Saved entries
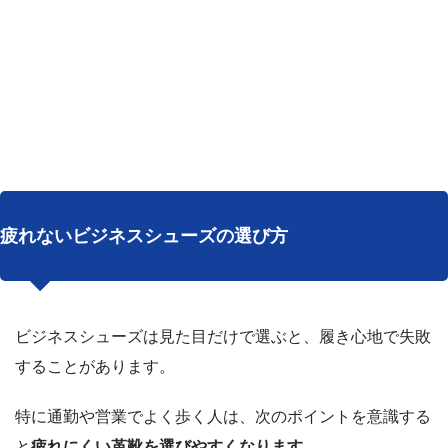
疲れないビジネスシューズの選び方
ビジネスシューズは見た目だけで選ぶと、履き心地で失敗
することがあります。
特に通勤や営業でよく歩く人は、次のポイントを意識する
と
疲れにくい革靴を選びやすくなります。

### Exercise
Quote the text of every entry above word for word, keeping its line breaks. Leave out the pictures.

### Expected output
疲れないビジネスシューズの選び方
ビジネスシューズは見た目だけで選ぶと、履き心地で失敗
することがあります。
特に通勤や営業でよく歩く人は、次のポイントを意識する
と
疲れにくい革靴を選びやすくなります。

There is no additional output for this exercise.